Thoughts after one journey and before another
“Tell me,” she said, “why gringo women wear such ugly shoes.”
She said it in Spanish, her tongue forming the precise syllables that I envied and still failed to produce after years of practice.
Her name was Viviana, and she was my Spanish teacher. We were practicing my conversation skills in a thick-walked courtyard not far from the ruins that gave the town of Copan Ruinas, Honduras, its name.
The thick-walled building was roofed with red tile and boasted a profusion of bougainvillea and other flowers I didn’t know the names of.
As far as I was concerned, it was perfect.
“They’re more comfortable,” I said, “and there isn’t room to pack lots of shoes in a backpack.”
She looked at me as if I’d attempted to rationalize eating children in order to save on grocery costs.
“They’re ugly,” she said. “And these do not take up much space.”
She swung her leg out from under the small wooden table that held my notebooks and some grammar worksheets, curling her toes her shoe twirled away from her foot.
The shoe was nothing but some straps and a heel.
I grew up among ranchers and dairy farmers. Men and women alike wore button-up shirts tucked into jeans belted with buckles won at rodeos, hats that kept the sun and rain out of their eyes, and cowboy boots.
Cowboy boots have heels, sure, but not like these.
I’m not sure where the line is, if it even exists, between high heels and stilettos, but I wondered which side of the line the shoe dangling at the end of Viviana’s incredibly shapely leg was.
She moved her foot back under the table.
“Those aren’t shoes,” I said. “They’re sandals.”
She made a face and waved away the distinction.
“Wait. Show me again.”
She moved her foot out from under the table once more.
“You can’t call those shoes. They have no sides.”
I didn’t care about distinctions among types of footwear. I just wanted to look at her leg again. She knew it.
“It doesn’t matter,” she said, curling her toes one more time. “I walk all over town. I walk down this street from the bus stop.” She nodded to the steep, cobblestone street outside the gate to the language academy. “Even when it rains.”
It occurred to me that walking the hilly streets of Copan daily probably explained the wonderful musculature of her calf.
My mind bogged down attempting to come up with a way to say something in Spanish about her legs that was flirty without being crude.
The look on her face told me she’d caught my train of thought. She smiled and leaned forward.
It wasn’t the first time our conversational practice had veered into flirting during my lessons.

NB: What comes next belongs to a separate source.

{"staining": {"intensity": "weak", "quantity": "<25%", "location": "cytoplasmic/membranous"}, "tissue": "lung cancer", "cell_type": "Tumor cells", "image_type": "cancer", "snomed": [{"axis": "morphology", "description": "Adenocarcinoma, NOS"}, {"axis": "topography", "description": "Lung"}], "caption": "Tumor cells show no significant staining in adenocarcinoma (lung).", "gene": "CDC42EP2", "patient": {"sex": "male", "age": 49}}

She was young for a teacher and I was older than most backpackers, so we were about the same age. Over the course of my first week at the language academy, we’d established this, along with the fact that we were both divorced.

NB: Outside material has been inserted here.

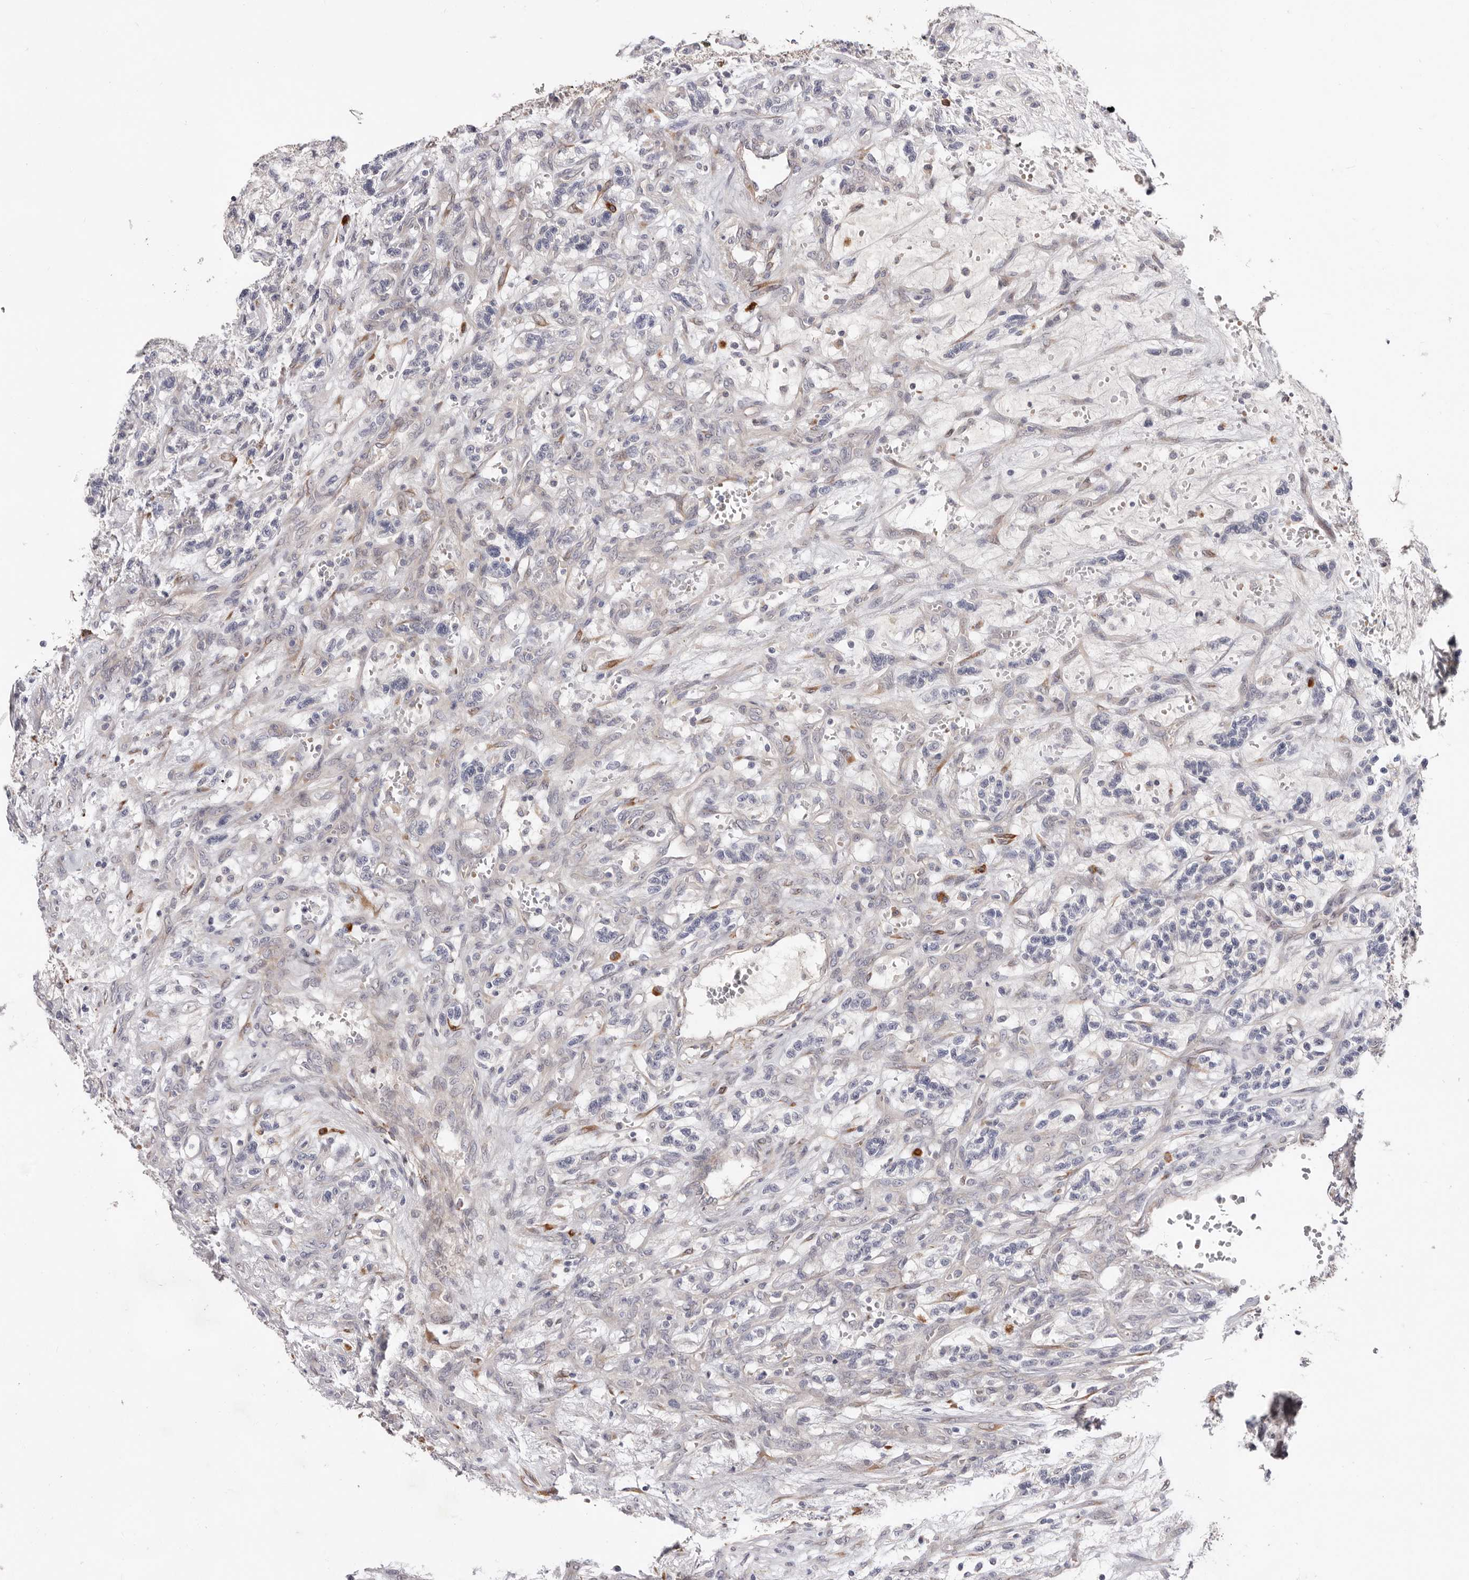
{"staining": {"intensity": "negative", "quantity": "none", "location": "none"}, "tissue": "renal cancer", "cell_type": "Tumor cells", "image_type": "cancer", "snomed": [{"axis": "morphology", "description": "Adenocarcinoma, NOS"}, {"axis": "topography", "description": "Kidney"}], "caption": "Immunohistochemical staining of adenocarcinoma (renal) displays no significant staining in tumor cells.", "gene": "USH1C", "patient": {"sex": "female", "age": 57}}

I should have asked her out. Right then.
But I didn’t.
Not out of any high-browed reason, but because I lacked the confidence.
I let the moment slip by, we talked of other things, and her legs stayed under the table for the rest of the lesson, which would be my last at the language academy, due to an unplanned departure to hike the tallest mountain in Honduras with some French Canadians.
I wouldn’t call it a regret — I’ve got bigger fish to fry in that pan — but if I had that trip to do over again, I’d ask her if she wanted to get dinner with me.
Or, maybe just to get an ice cream and a walk in the town square, which was what couples of all ages did most nights in that cute little town.
In fact, I sat on a bench in the square and watched couples of all ages do exactly that after eating dinner alone and before going back to my room at the hostel.
Not that I think it would have changed either of our lives in any way, but because it would have been a good time, some laughs, and a pleasant memory, at the least.
It’s been 10 years and another divorce since that trip.
I’m selling my stuff and packing for a longer trip, one I hope I can stretch into a permanent vacation.
So I’ve been thinking about lessons learned and intentions.
And if I’ve learned anything in the last ten years — and especially the last one — it’s the importance of not letting any spark of connection go by.
Which is why I’m starting this next trip with a stop at a friend’s house.